**Brief:** Starting at the line containing "Format: picture, lens" and ending at the line containing "-0.041826, 0.963915, 0.293564]]", render each line below as one string in a JSON list, skipping blank lines. Leave the pictures out of your answer.

(Dataset excerpts)

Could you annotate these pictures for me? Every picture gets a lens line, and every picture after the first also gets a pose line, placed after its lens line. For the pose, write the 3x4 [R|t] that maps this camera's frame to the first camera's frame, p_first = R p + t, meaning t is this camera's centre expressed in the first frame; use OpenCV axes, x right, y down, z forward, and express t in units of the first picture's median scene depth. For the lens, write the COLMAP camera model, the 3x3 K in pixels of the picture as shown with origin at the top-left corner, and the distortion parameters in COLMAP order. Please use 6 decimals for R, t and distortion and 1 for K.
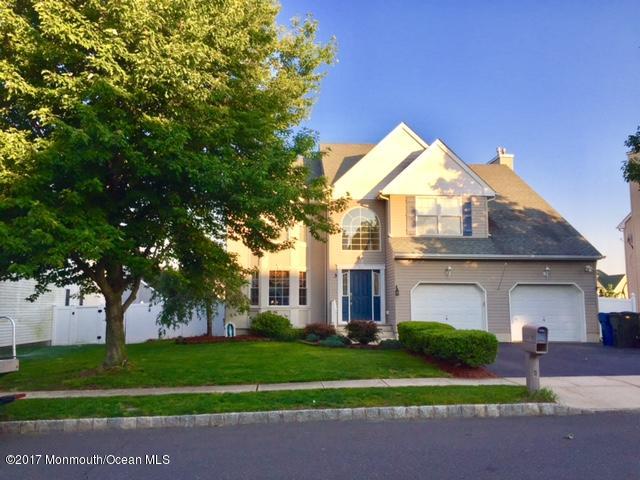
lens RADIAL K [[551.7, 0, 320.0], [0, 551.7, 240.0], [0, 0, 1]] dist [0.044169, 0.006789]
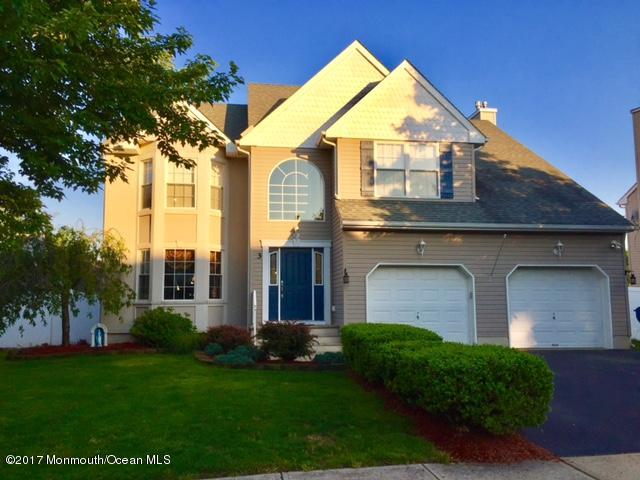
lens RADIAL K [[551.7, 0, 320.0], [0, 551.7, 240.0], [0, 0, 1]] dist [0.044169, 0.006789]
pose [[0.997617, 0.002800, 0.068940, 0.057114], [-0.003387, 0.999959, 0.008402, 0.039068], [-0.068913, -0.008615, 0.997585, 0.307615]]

(End Dataset excerpts)
(Dataset excerpts)

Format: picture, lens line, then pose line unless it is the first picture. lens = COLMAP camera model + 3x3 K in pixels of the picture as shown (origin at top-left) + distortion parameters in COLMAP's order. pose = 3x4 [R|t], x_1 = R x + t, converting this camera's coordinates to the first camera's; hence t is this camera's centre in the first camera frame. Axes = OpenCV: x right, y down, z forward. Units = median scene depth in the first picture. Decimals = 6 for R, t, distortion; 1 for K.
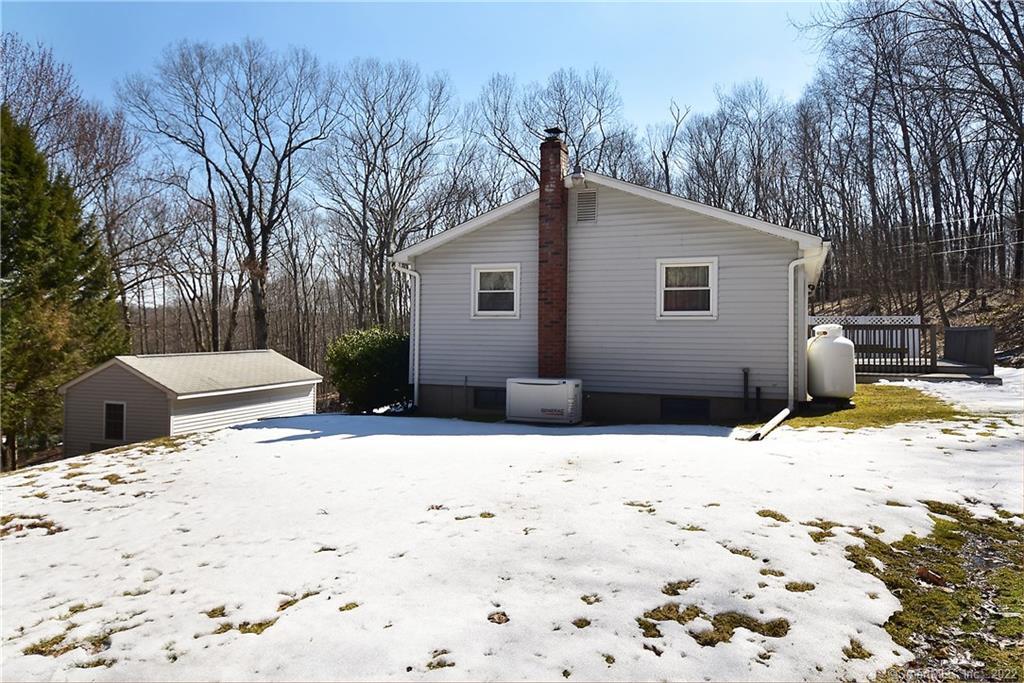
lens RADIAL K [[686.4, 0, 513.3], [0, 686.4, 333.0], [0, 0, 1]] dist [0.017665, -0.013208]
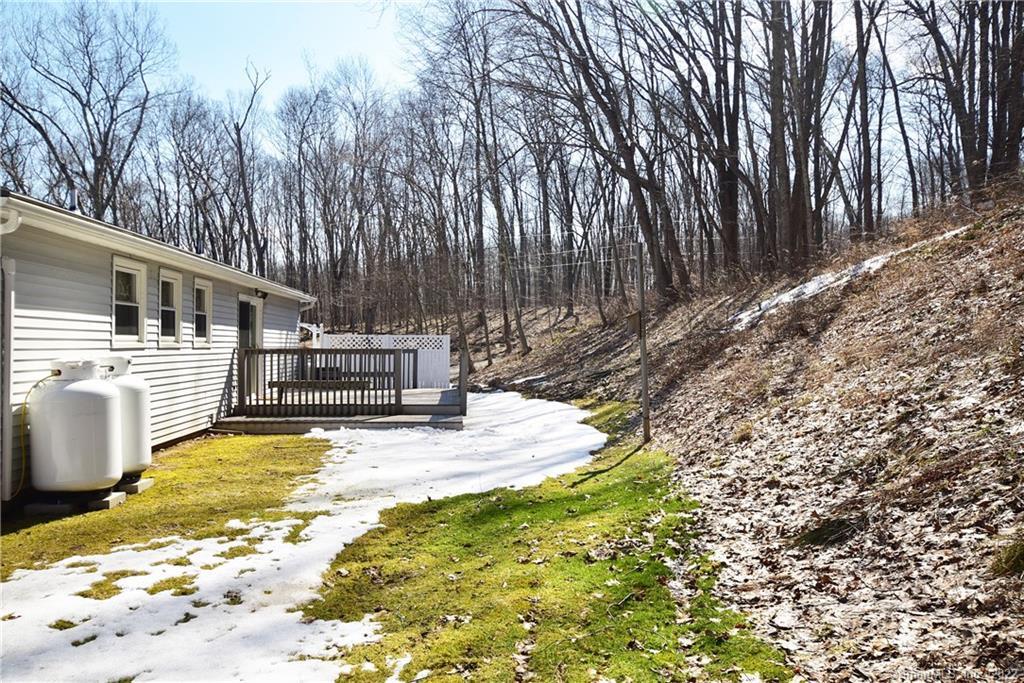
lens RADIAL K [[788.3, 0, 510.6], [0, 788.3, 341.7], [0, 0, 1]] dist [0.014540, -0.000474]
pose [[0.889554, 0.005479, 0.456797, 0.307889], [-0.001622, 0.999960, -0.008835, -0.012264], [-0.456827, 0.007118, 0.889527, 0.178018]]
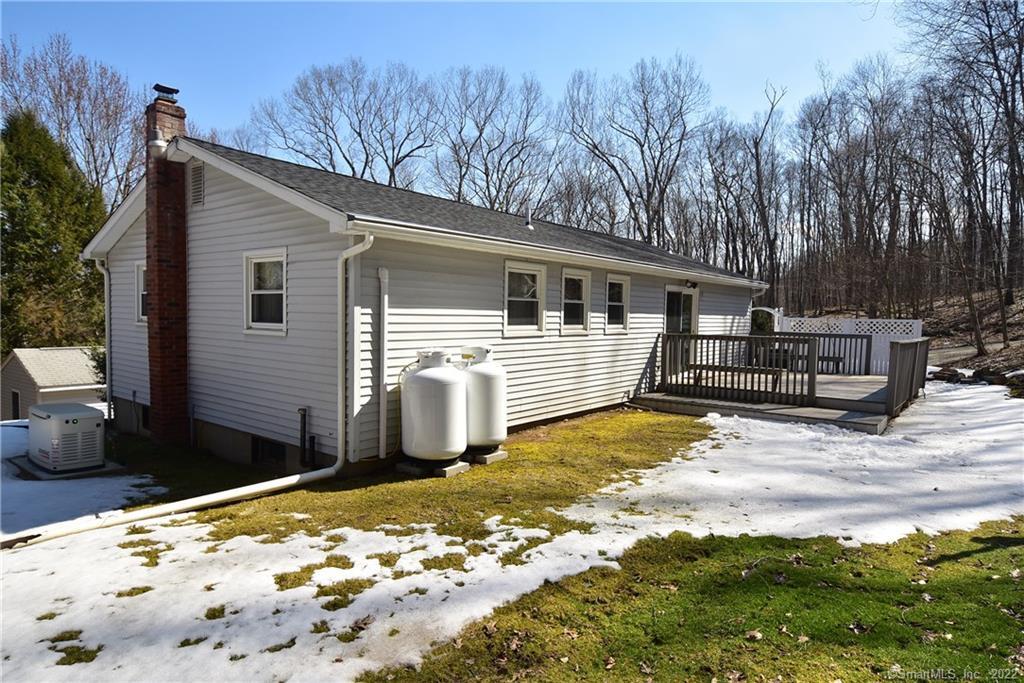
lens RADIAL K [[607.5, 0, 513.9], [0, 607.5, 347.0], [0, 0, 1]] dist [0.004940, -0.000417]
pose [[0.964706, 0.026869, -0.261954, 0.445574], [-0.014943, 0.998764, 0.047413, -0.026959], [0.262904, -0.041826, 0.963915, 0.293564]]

(End Dataset excerpts)
(Dataset excerpts)

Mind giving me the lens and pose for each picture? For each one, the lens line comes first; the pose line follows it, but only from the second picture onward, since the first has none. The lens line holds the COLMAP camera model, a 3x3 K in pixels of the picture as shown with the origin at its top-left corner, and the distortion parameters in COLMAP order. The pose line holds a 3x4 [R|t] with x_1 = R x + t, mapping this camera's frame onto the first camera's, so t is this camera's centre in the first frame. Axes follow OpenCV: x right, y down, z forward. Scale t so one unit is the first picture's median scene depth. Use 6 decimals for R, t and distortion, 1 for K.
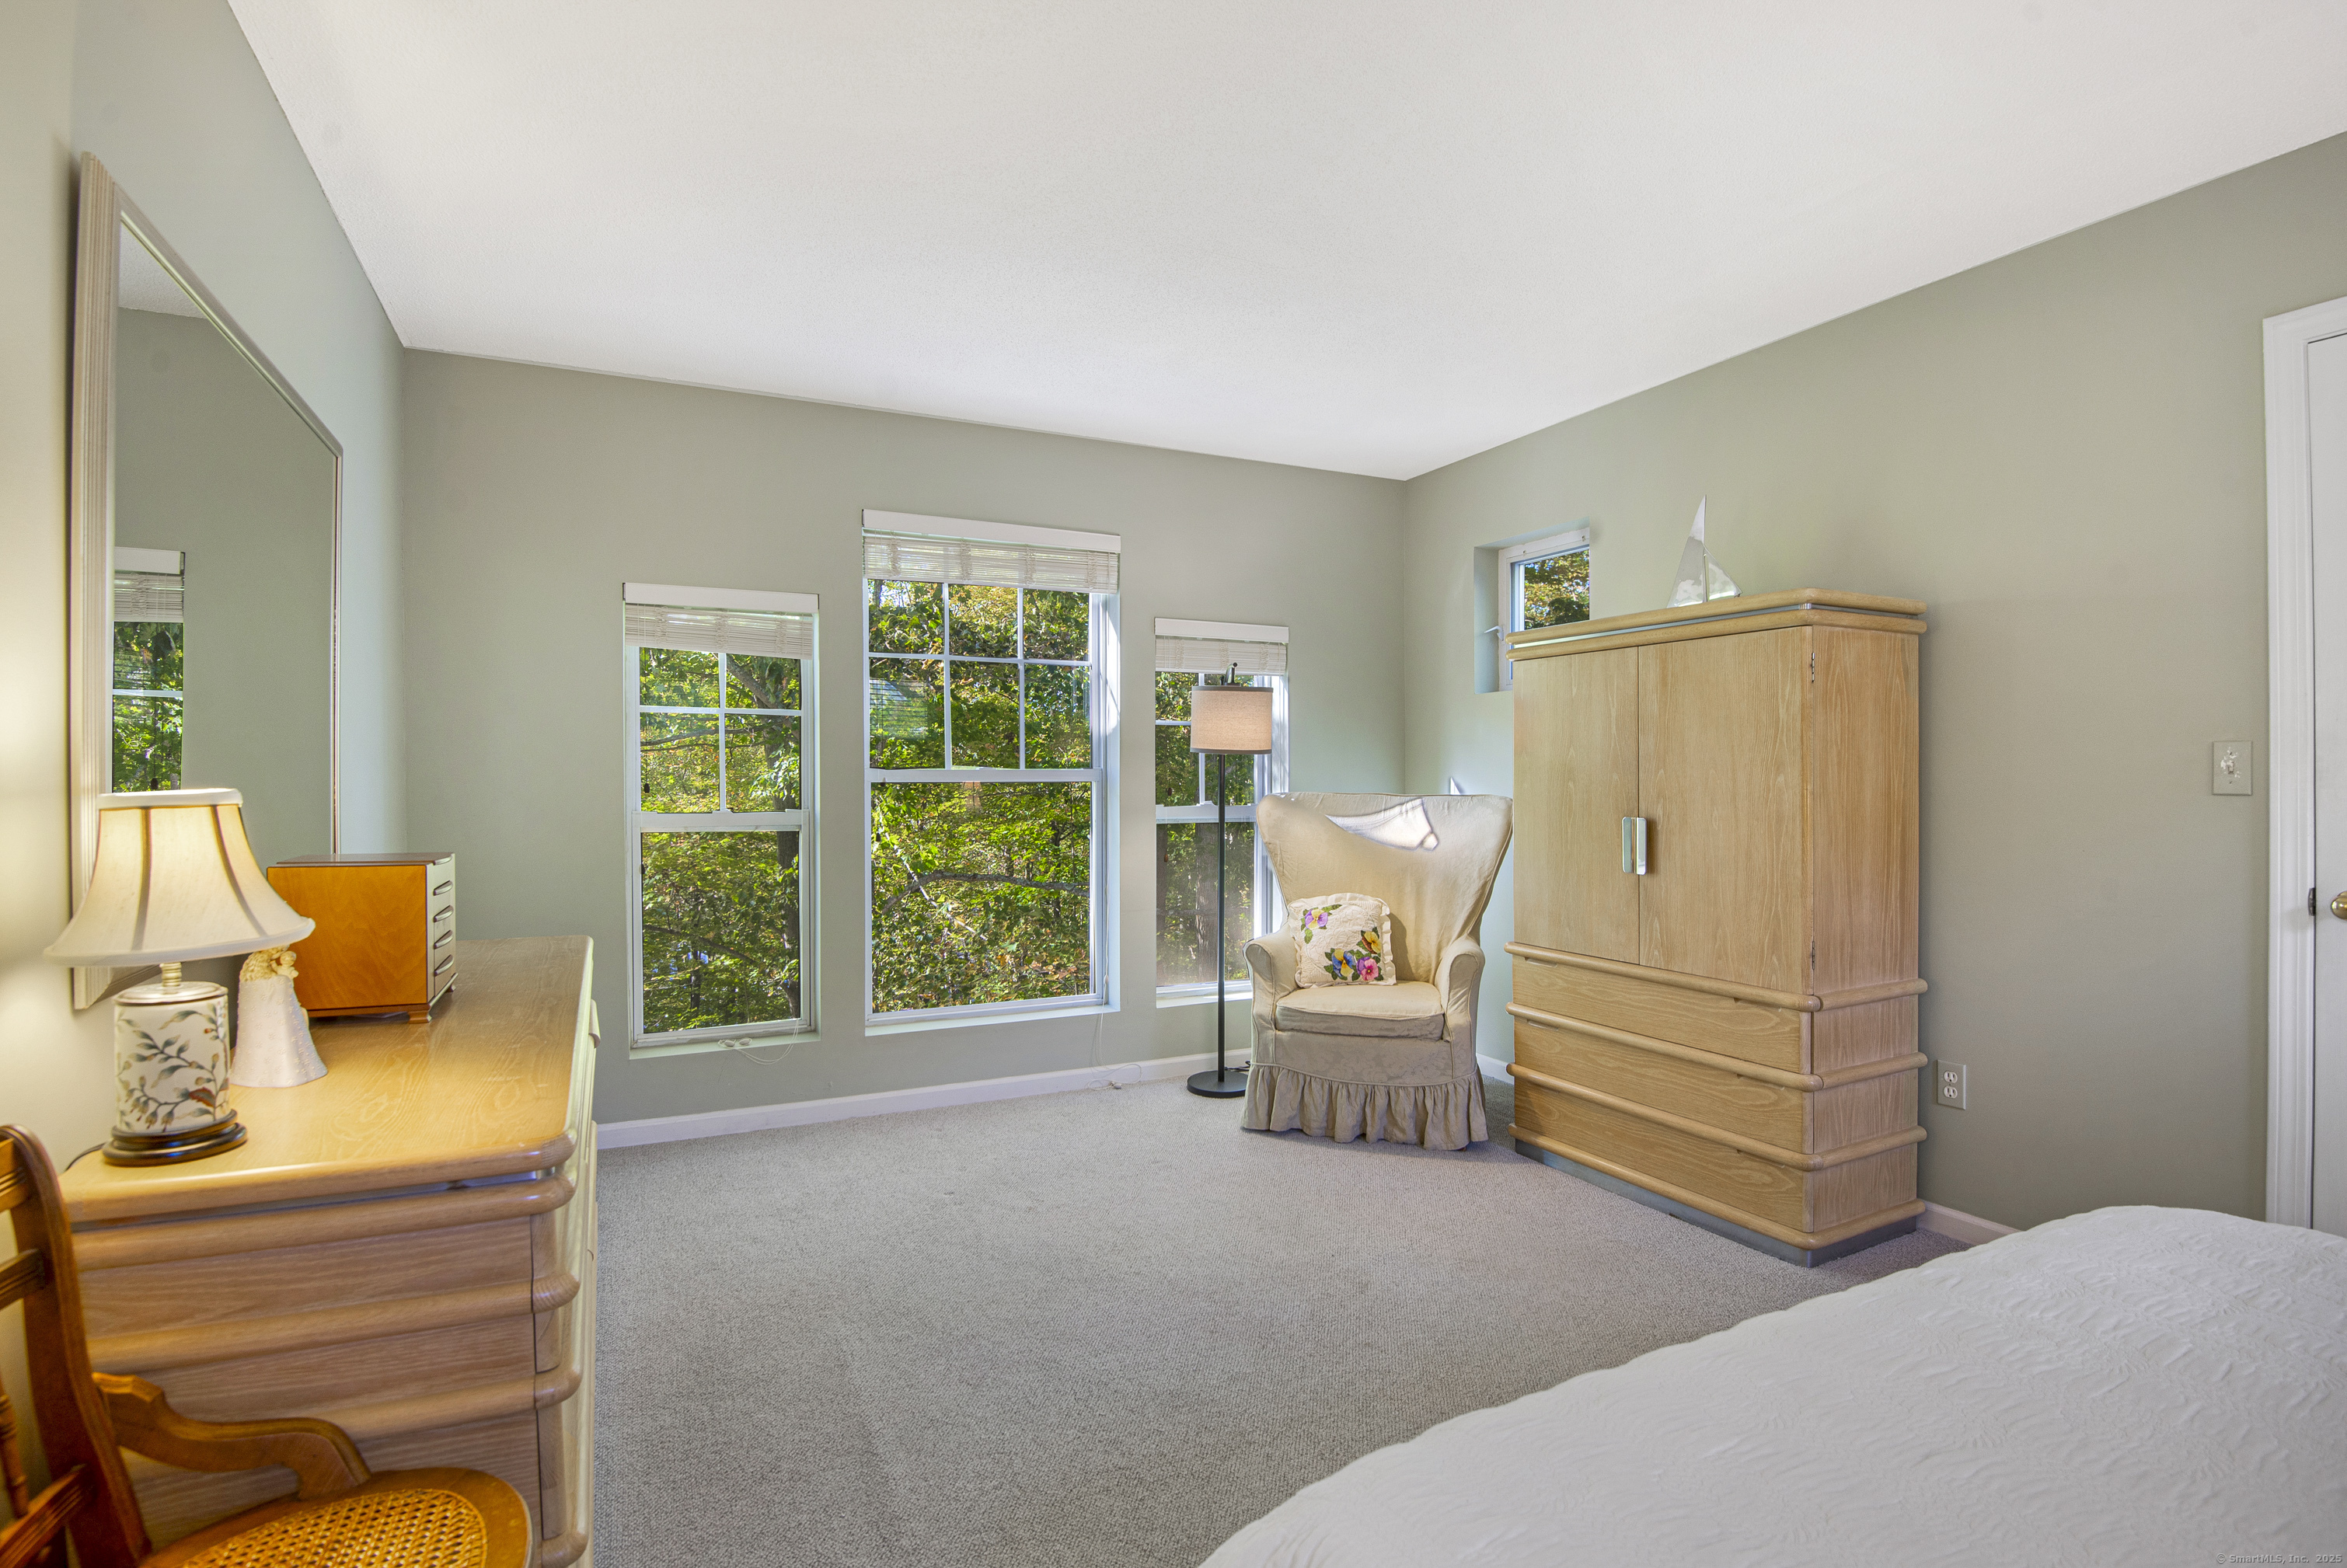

(End Dataset excerpts)

**The answer:**
[
  "Format: picture, lens line, then pose line unless it is the first picture. lens = COLMAP camera model + 3x3 K in pixels of the picture as shown (origin at top-left) + distortion parameters in COLMAP's order. pose = 3x4 [R|t], x_1 = R x + t, converting this camera's coordinates to the first camera's; hence t is this camera's centre in the first camera frame. Axes = OpenCV: x right, y down, z forward. Units = median scene depth in the first picture. Decimals = 6 for R, t, distortion; 1 for K.",
  "lens RADIAL K [[686.4, 0, 513.3], [0, 686.4, 333.0], [0, 0, 1]] dist [0.017665, -0.013208]",
  "lens RADIAL K [[788.3, 0, 510.6], [0, 788.3, 341.7], [0, 0, 1]] dist [0.014540, -0.000474]",
  "pose [[0.889554, 0.005479, 0.456797, 0.307889], [-0.001622, 0.999960, -0.008835, -0.012264], [-0.456827, 0.007118, 0.889527, 0.178018]]",
  "lens RADIAL K [[607.5, 0, 513.9], [0, 607.5, 347.0], [0, 0, 1]] dist [0.004940, -0.000417]",
  "pose [[0.964706, 0.026869, -0.261954, 0.445574], [-0.014943, 0.998764, 0.047413, -0.026959], [0.262904, -0.041826, 0.963915, 0.293564]]"
]